The overwhelming expectation is that Cliff Lee will end up as a Yankee. They have the resources to pay him more than anyone else, the need for him in their rotation, and they expressed heavy interest in acquiring him in July, even going so far as to include Jesus Montero in their offer. It is no secret that they plan to offer him a lot of money to come to New York.
What if he doesn’t take it?
To me, the possibility of Lee declining the Yankees might be the most interesting question of the off-season, because there is no obvious Plan B. After Lee, the next best free agent starters are Jorge de la Rosa, Carl Pavano, and Andy Pettitte. Bringing back Pettitte just keeps the status quo rather than providing an upgrade, so he’s not a real alternative. There’s no way the Yankees go back to Pavano after the debacle that was his first stint in pinstripes. That leaves them with de la Rosa, who is something of a left-handed A.J. Burnett – not a great fit when they’re frustrated with the right-handed version they already own.
If Lee spurns the Yankees, their fallback plan is almost certainly not a free agent. It’s a terrible crop of starting pitching once you take him out of the picture. So, they’d almost certainly have to turn to the trade market to get the kind of impact pitcher they’re after. Are there actually decent alternatives to pursue in trade?
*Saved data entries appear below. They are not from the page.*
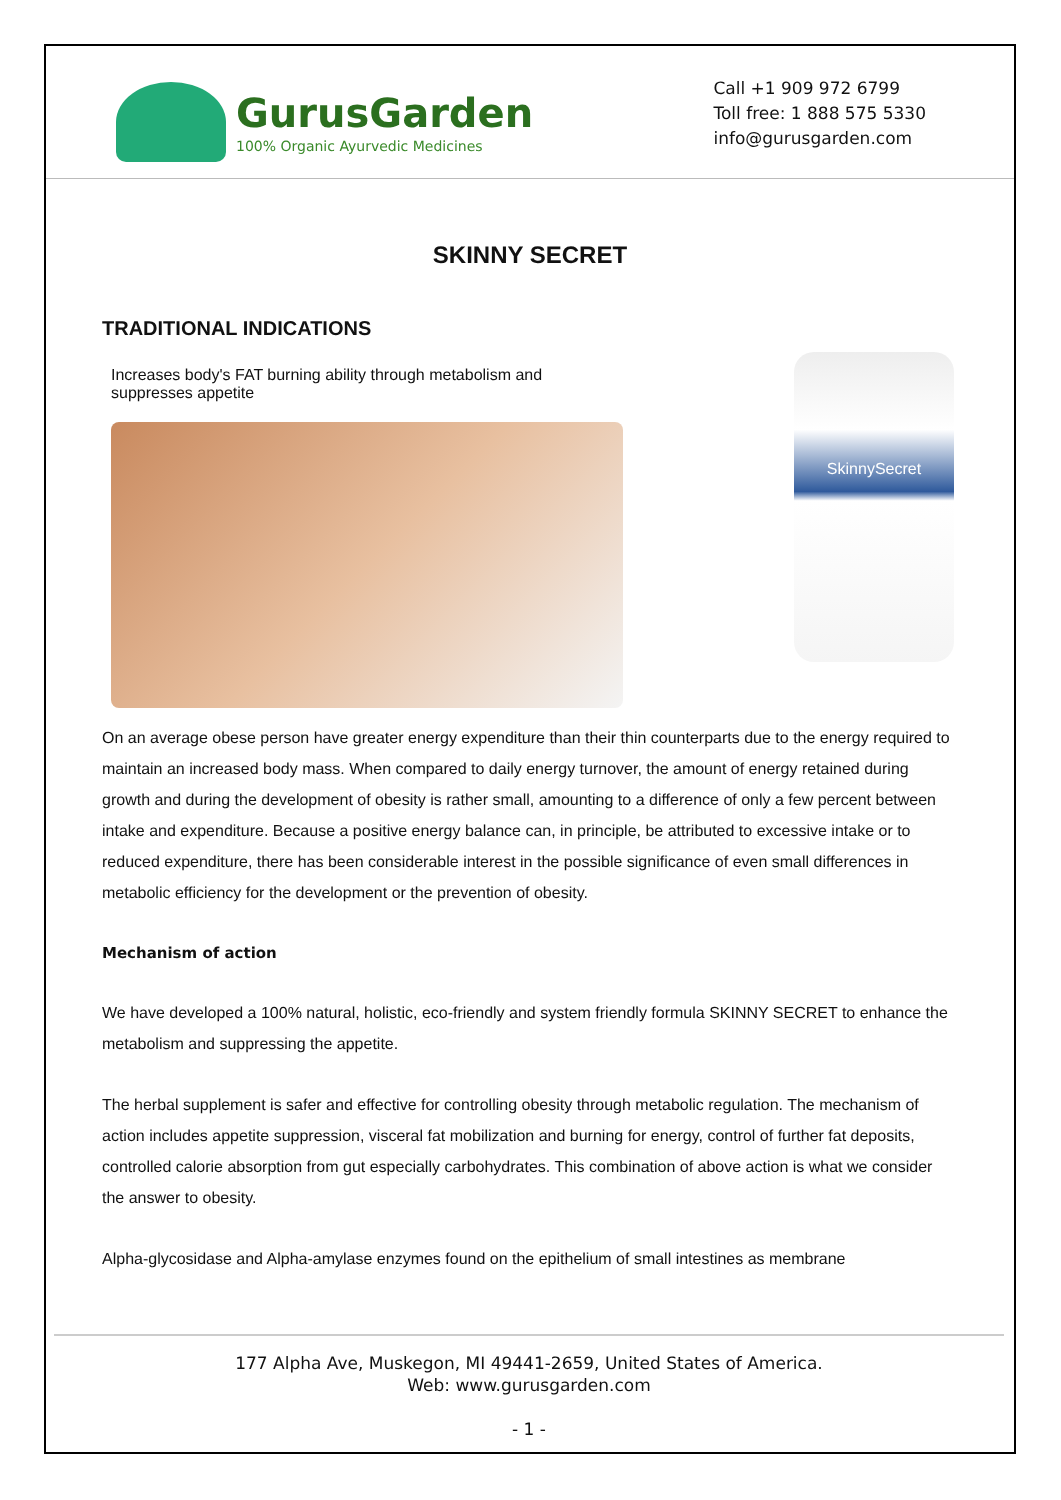GurusGarden
100% Organic Ayurvedic Medicines
Call +1 909 972 6799
Toll free: 1 888 575 5330
info@gurusgarden.com
SKINNY SECRET
TRADITIONAL INDICATIONS
Increases body's FAT burning ability through metabolism and suppresses appetite
SkinnySecret
On an average obese person have greater energy expenditure than their thin counterparts due to the energy required to maintain an increased body mass. When compared to daily energy turnover, the amount of energy retained during growth and during the development of obesity is rather small, amounting to a difference of only a few percent between intake and expenditure. Because a positive energy balance can, in principle, be attributed to excessive intake or to reduced expenditure, there has been considerable interest in the possible significance of even small differences in metabolic efficiency for the development or the prevention of obesity.
Mechanism of action
We have developed a 100% natural, holistic, eco-friendly and system friendly formula SKINNY SECRET to enhance the metabolism and suppressing the appetite.
The herbal supplement is safer and effective for controlling obesity through metabolic regulation. The mechanism of action includes appetite suppression, visceral fat mobilization and burning for energy, control of further fat deposits, controlled calorie absorption from gut especially carbohydrates. This combination of above action is what we consider the answer to obesity.
Alpha-glycosidase and Alpha-amylase enzymes found on the epithelium of small intestines as membrane
177 Alpha Ave, Muskegon, MI 49441-2659, United States of America.
Web: www.gurusgarden.com
- 1 -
The big pitcher who will likely be available this winter is Zack Greinke. But he has a limited no-trade clause that lets him block deals to half of the clubs in MLB, and reports are that the Yankees are on the list of teams to which he would not accept a trade. He’s not a person who enjoys a lot of attention, and the spectacle of the New York media market may keep him from being an option. Perhaps all of that talk is overblown, but the working assumption has to be that Greinke is not an option for New York.
The next best pitcher who might be available in trade is… Matt Garza, maybe? But then there’s the issue of whether the Rays would want to trade Garza to their division rival. Seems unlikely at best.
You have to imagine the Yankees thought about this in July when they made their offer for Lee. They knew that their options dwindled quickly if he wasn’t wearing pinstripes next year, as the other available pitchers simply don’t match up to their prime target. If they don’t get Lee, this winter is going to be a challenge for Brian Cashman. That’s one of the reasons I expect that their offer will be significantly more than the 5 years, $105 million that the crowd estimated Lee would sign for yesterday.
For the Yankees, this winter is basically Cliff Lee or bust. Expect to see an offer that reflects that mentality.